+++ Material for this exercise

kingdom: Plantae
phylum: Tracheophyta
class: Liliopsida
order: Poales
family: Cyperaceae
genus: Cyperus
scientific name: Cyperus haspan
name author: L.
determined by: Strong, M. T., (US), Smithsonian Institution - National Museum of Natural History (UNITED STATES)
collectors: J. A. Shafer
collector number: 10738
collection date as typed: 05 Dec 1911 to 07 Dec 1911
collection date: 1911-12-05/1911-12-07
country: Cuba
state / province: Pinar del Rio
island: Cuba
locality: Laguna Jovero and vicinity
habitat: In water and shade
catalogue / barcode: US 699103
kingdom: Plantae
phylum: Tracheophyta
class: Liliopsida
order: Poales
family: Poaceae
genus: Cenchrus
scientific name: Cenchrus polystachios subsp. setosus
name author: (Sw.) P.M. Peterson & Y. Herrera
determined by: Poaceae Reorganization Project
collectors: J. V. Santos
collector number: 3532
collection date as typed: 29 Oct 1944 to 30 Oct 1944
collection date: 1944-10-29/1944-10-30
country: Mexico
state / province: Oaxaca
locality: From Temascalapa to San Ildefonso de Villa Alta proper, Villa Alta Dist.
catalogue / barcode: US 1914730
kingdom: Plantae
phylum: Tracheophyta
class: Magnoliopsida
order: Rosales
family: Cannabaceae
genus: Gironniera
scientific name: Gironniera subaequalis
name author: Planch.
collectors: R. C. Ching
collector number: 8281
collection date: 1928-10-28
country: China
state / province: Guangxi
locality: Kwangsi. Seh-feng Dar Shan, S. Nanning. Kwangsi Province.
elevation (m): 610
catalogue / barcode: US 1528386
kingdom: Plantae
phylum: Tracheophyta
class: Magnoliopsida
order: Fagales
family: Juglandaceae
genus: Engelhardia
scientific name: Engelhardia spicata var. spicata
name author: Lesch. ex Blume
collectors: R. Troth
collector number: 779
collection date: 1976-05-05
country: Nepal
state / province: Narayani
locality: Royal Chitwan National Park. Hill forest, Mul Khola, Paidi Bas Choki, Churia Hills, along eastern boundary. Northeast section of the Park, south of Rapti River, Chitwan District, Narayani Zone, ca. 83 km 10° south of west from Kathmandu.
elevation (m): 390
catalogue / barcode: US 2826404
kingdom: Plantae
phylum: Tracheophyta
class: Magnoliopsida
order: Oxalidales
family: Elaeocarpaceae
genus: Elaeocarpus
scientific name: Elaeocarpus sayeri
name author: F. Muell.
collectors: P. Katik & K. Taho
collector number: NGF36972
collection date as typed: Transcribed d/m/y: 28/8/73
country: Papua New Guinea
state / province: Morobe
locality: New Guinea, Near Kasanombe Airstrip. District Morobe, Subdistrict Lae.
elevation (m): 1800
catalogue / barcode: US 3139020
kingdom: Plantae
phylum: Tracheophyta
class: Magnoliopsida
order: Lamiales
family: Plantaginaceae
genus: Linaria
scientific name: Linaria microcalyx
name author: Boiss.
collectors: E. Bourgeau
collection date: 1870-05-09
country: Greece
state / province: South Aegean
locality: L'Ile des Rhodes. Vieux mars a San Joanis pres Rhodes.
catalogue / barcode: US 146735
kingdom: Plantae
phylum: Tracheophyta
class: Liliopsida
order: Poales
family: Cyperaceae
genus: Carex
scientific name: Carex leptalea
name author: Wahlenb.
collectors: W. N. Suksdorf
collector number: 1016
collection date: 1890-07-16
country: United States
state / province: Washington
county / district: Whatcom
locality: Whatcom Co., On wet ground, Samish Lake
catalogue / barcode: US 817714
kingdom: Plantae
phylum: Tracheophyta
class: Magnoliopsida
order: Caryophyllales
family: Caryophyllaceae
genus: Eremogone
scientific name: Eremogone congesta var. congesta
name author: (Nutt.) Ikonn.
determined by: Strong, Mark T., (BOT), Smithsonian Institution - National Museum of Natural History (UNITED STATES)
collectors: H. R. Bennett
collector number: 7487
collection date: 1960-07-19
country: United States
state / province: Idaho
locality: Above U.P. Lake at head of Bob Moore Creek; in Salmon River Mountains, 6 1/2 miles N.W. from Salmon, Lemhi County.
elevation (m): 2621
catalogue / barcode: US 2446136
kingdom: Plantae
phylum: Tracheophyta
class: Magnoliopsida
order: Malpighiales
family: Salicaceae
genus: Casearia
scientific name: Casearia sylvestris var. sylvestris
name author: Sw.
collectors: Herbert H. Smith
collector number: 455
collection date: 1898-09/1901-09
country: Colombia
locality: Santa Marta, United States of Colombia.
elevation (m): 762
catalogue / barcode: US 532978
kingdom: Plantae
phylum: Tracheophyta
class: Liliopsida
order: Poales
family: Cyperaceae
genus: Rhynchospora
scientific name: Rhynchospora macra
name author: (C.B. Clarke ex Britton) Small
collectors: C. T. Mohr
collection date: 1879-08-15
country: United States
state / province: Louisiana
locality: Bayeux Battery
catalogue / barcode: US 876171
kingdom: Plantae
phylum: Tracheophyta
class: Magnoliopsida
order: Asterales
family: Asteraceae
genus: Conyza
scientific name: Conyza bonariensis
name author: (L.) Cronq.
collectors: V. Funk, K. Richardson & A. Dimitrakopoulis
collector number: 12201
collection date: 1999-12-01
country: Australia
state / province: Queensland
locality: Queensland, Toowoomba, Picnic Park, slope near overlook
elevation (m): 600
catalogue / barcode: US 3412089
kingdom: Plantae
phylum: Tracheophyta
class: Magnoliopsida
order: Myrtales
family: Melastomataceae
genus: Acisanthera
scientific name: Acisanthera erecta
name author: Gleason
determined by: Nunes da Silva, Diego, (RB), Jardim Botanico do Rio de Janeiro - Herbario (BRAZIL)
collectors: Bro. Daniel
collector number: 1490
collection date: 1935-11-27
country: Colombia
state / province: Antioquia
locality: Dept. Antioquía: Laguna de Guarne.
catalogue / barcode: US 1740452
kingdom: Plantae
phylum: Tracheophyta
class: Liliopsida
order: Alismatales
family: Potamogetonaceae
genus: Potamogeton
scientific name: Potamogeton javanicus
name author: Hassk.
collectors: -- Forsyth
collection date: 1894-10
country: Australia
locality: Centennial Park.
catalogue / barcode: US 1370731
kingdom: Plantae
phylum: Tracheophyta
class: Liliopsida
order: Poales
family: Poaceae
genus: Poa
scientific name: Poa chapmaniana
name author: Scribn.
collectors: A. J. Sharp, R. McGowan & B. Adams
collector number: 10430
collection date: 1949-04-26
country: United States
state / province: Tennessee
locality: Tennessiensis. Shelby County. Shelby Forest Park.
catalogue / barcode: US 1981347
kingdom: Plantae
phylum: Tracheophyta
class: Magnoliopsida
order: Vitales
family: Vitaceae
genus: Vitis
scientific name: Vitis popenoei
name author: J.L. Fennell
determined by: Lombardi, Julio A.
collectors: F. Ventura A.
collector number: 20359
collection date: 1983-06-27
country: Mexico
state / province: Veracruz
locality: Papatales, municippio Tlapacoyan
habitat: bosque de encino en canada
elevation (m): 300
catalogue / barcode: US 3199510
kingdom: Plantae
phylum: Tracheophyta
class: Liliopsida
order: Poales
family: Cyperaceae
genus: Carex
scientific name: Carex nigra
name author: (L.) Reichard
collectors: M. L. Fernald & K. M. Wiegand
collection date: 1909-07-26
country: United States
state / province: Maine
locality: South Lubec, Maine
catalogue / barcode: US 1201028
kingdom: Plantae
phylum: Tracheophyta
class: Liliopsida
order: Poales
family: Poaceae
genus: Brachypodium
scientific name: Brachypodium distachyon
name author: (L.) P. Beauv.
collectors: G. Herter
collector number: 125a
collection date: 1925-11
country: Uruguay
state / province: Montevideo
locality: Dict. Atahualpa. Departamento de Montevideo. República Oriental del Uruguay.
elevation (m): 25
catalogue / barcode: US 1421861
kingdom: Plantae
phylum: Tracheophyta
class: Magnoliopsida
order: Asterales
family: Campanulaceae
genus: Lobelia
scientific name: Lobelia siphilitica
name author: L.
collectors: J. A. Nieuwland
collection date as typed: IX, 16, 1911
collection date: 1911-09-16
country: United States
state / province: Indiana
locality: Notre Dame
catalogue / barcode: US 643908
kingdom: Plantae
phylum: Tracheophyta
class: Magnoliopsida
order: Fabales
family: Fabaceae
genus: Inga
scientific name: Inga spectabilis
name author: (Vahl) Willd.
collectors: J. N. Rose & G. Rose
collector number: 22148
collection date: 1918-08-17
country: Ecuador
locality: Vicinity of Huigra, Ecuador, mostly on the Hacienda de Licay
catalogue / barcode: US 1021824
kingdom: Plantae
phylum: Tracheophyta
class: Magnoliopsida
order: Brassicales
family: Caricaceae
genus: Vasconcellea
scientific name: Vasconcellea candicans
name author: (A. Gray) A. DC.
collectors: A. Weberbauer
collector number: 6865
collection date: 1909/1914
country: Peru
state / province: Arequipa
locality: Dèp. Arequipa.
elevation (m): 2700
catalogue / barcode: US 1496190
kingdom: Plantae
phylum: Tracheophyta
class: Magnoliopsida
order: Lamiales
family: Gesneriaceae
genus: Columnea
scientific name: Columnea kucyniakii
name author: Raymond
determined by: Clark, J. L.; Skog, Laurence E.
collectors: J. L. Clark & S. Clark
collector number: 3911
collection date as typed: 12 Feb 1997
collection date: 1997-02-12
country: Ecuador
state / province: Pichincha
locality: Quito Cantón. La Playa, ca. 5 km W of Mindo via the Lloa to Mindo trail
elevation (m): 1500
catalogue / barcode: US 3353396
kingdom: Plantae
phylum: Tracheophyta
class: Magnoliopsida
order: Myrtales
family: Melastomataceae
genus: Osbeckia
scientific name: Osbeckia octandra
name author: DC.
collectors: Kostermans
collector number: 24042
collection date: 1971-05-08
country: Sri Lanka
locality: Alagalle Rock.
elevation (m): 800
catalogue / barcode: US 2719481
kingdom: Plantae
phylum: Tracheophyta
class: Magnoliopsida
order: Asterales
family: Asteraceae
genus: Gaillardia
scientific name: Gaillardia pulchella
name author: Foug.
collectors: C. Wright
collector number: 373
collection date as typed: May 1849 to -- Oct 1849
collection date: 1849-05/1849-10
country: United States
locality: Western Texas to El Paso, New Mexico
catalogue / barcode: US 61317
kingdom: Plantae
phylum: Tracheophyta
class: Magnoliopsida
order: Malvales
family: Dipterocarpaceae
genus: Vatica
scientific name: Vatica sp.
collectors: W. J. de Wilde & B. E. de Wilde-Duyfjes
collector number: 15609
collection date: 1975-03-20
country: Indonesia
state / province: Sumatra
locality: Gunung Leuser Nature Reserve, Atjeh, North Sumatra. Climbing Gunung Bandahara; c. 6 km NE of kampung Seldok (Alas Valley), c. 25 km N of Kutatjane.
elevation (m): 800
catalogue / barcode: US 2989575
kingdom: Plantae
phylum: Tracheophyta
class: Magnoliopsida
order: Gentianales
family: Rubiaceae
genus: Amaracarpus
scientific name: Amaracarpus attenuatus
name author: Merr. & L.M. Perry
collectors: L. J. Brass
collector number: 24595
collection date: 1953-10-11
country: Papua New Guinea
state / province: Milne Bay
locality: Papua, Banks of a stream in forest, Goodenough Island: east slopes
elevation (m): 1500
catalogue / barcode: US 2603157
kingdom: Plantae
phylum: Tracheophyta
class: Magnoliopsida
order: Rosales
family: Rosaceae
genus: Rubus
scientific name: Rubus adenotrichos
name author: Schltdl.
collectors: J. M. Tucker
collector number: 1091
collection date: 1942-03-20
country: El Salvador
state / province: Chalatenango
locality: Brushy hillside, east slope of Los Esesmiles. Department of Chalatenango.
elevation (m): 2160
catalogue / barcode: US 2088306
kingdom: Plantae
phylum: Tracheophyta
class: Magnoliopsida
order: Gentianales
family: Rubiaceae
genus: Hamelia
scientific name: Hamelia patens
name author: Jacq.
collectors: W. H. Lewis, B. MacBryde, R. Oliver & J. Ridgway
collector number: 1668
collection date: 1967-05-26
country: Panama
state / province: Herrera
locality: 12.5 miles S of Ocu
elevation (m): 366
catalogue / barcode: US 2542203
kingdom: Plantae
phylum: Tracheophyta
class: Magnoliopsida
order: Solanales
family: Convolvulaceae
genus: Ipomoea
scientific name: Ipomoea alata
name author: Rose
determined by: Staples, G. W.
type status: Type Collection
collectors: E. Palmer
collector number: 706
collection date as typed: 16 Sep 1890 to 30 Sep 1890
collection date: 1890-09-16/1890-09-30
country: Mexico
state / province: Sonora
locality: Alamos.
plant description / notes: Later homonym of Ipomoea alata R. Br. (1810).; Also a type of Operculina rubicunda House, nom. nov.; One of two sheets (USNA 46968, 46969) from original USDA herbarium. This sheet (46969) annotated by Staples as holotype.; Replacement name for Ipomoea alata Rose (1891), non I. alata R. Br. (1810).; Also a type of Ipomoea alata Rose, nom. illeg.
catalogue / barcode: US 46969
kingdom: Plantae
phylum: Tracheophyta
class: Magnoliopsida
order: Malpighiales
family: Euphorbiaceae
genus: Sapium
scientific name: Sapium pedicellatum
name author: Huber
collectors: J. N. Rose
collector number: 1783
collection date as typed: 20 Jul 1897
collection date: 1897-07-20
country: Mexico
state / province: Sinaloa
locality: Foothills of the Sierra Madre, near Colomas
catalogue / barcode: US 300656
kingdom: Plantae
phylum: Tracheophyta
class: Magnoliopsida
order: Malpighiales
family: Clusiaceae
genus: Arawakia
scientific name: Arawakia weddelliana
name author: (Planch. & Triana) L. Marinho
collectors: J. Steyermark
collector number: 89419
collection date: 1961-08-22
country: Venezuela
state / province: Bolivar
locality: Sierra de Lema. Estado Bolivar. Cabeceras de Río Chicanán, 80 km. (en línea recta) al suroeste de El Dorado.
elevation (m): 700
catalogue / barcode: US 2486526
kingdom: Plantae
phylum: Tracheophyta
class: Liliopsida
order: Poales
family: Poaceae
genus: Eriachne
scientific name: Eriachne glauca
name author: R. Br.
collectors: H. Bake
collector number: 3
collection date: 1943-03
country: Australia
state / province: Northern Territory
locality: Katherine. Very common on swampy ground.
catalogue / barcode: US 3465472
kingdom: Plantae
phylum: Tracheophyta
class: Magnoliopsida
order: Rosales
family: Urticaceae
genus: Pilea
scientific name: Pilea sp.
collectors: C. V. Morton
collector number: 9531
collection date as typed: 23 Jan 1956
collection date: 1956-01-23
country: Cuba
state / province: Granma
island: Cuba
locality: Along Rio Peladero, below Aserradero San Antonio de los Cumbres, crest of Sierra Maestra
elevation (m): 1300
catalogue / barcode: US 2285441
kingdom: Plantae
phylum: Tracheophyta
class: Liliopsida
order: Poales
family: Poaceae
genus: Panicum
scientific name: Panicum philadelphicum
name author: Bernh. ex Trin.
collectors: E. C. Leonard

++++++

* Problem statement *
Reproduce the entries from their first line through the line containing "collector number: 8281", including both of those lines.

* Result of this task *
kingdom: Plantae
phylum: Tracheophyta
class: Liliopsida
order: Poales
family: Cyperaceae
genus: Cyperus
scientific name: Cyperus haspan
name author: L.
determined by: Strong, M. T., (US), Smithsonian Institution - National Museum of Natural History (UNITED STATES)
collectors: J. A. Shafer
collector number: 10738
collection date as typed: 05 Dec 1911 to 07 Dec 1911
collection date: 1911-12-05/1911-12-07
country: Cuba
state / province: Pinar del Rio
island: Cuba
locality: Laguna Jovero and vicinity
habitat: In water and shade
catalogue / barcode: US 699103
kingdom: Plantae
phylum: Tracheophyta
class: Liliopsida
order: Poales
family: Poaceae
genus: Cenchrus
scientific name: Cenchrus polystachios subsp. setosus
name author: (Sw.) P.M. Peterson & Y. Herrera
determined by: Poaceae Reorganization Project
collectors: J. V. Santos
collector number: 3532
collection date as typed: 29 Oct 1944 to 30 Oct 1944
collection date: 1944-10-29/1944-10-30
country: Mexico
state / province: Oaxaca
locality: From Temascalapa to San Ildefonso de Villa Alta proper, Villa Alta Dist.
catalogue / barcode: US 1914730
kingdom: Plantae
phylum: Tracheophyta
class: Magnoliopsida
order: Rosales
family: Cannabaceae
genus: Gironniera
scientific name: Gironniera subaequalis
name author: Planch.
collectors: R. C. Ching
collector number: 8281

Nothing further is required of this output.